**TEXTO:**
╭──
Portanto, mesmo não tendo adotado nenhuma causa capaz de dar lugar a esse
desvio, Epicuro sustenta ter formulado uma teoria importante, enquanto na
realidade faz uma afirmação que a razão universalmente despreza e recusa[12].
O universo e os mundos infinitos
O mundo, pois,
constituiu-se em forma de figura curva do seguinte modo: dado que os corpos
indivisíveis têm movimento imprevisível e casual e movem-se continuamente e com
a máxima velocidade, por isso muitos deles, de figura e grandeza <e peso>
as mais variadas, recolheram-se no mesmo lugar. Recolhidos, pois, todos juntos
no mesmo lugar, alguns, os maiores e mais pesados, depositaram-se no ponto mais
baixo; aqueles, ao contrário, que eram pequenos, redondos, lisos e
escorregadios, eram expulsos pelo afluir de outros átomos e eram projetados
para cima. Como depois cessasse a força repulsiva que os sustentava, e o choque
não mais os impulsionasse para cima, mais também encontrassem impedimento para
dirigirem-se para baixo, eram comprimidos para os lugares próprios a
acolhe-los, isto é, os periféricos: e neles dispunha-se em volta a multidão de
tais corpos que, enlaçados uns aos outros segundo uma linha curva, deram origem
ao céu. Depois, os átomos que eram de várias espécies, como se disse, embora
tendo a mesma natureza, impulsionados para o espaço superior, formaram a
natureza dos astros. Além disso, a multidão dos átomos que subiam como
evaporando, golpeava e comprimia o ar, por sua vez, transformando em vento pelo
movimento que lhe era impresso e envolvendo os astros todos juntos,
arrastava-os consigo e, por sua vez, imprimia-lhes no alto espaço o movimento
rotatório que perdura até agora. Em seguida, dos átomos pousados embaixo teve
origem a terra; dos que foram levantados ao alto espaço tiveram origem o céu, o
fogo e o ar. Mas porque sobre a terra tinha-se ainda acumulado muita matéria, a
qual se condensava pelos choques dos ventos e as exalações dos astros, tudo o
que nela tinha configurado de partes pequenas foi ulteriormente comprimido e
produziu a natureza líquida. Esta, sendo fluida, dirigiu-se para os lugares
côncavos, próprios para acolhê-la, ou a água, depositada por si mesma, escavou
os lugares que a contêm. As partes mais importantes do mundo, portanto,
formaram-se do modo acima descrito[13].
╰──
**EXERCÍCIOS:**
1 – Transcreva literalmente o trecho do texto sobre a formação do mundo que vai de "Portanto, mesmo não" até "despreza e recusa[12].".
2 – No texto sobre a formação do mundo, de quais átomos teve origem a terra?

**REGISTROS EXTRAÍDOS:**
╭──
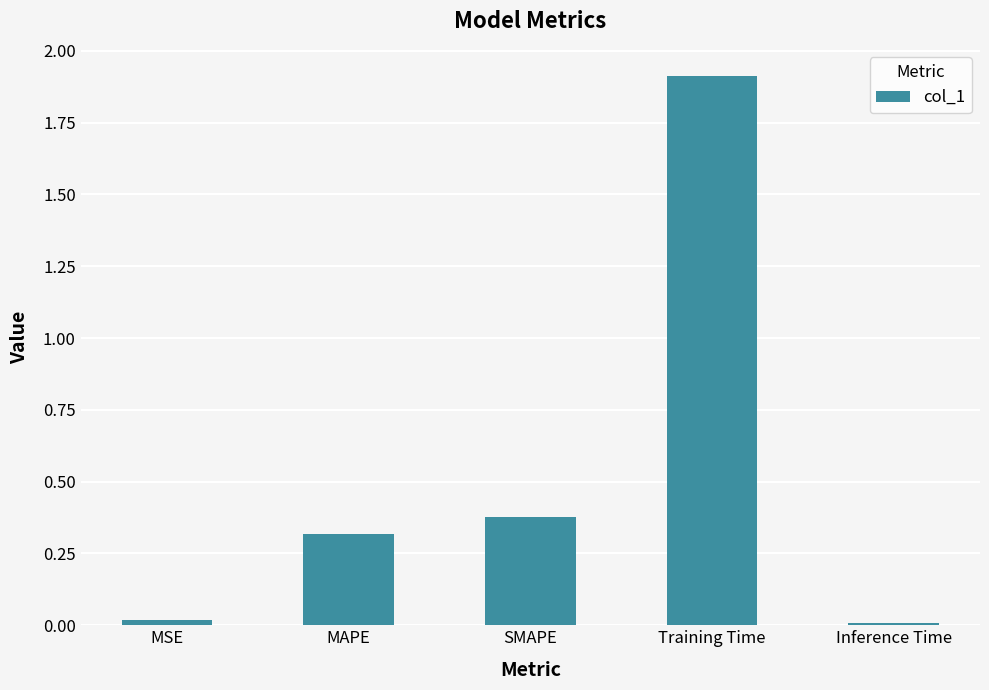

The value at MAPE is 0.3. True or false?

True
╰──
╭──
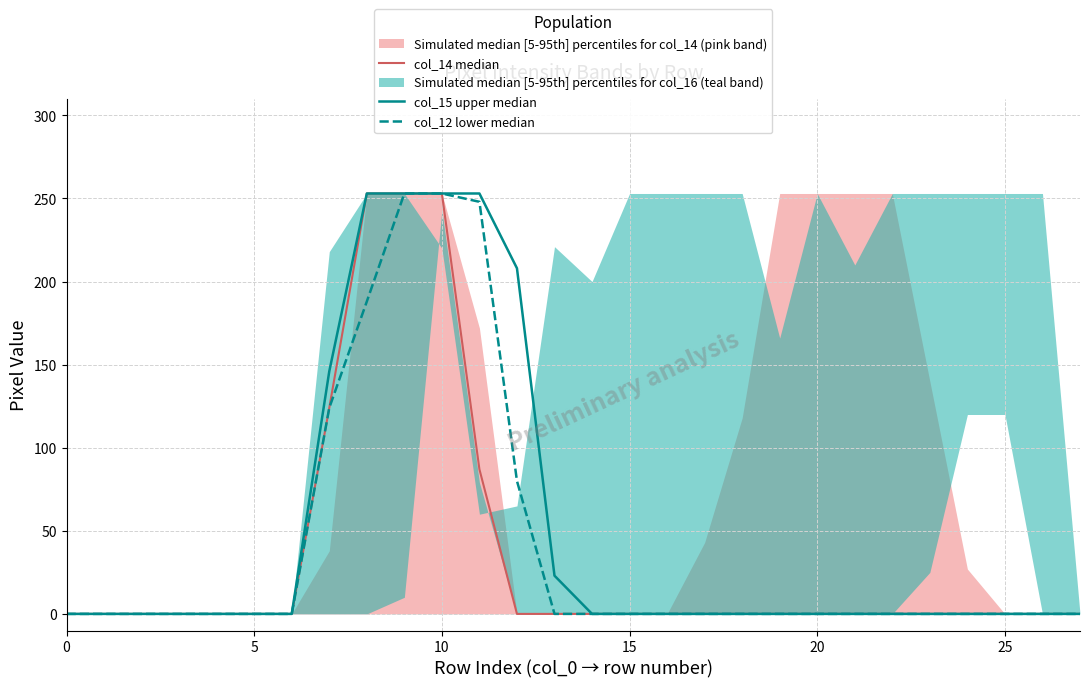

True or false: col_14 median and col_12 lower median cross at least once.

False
╰──
**RESPOSTAS:**
1 –
Portanto, mesmo não tendo adotado nenhuma causa capaz de dar lugar a esse
desvio, Epicuro sustenta ter formulado uma teoria importante, enquanto na
realidade faz uma afirmação que a razão universalmente despreza e recusa[12].

2 – Dos átomos pousados embaixo.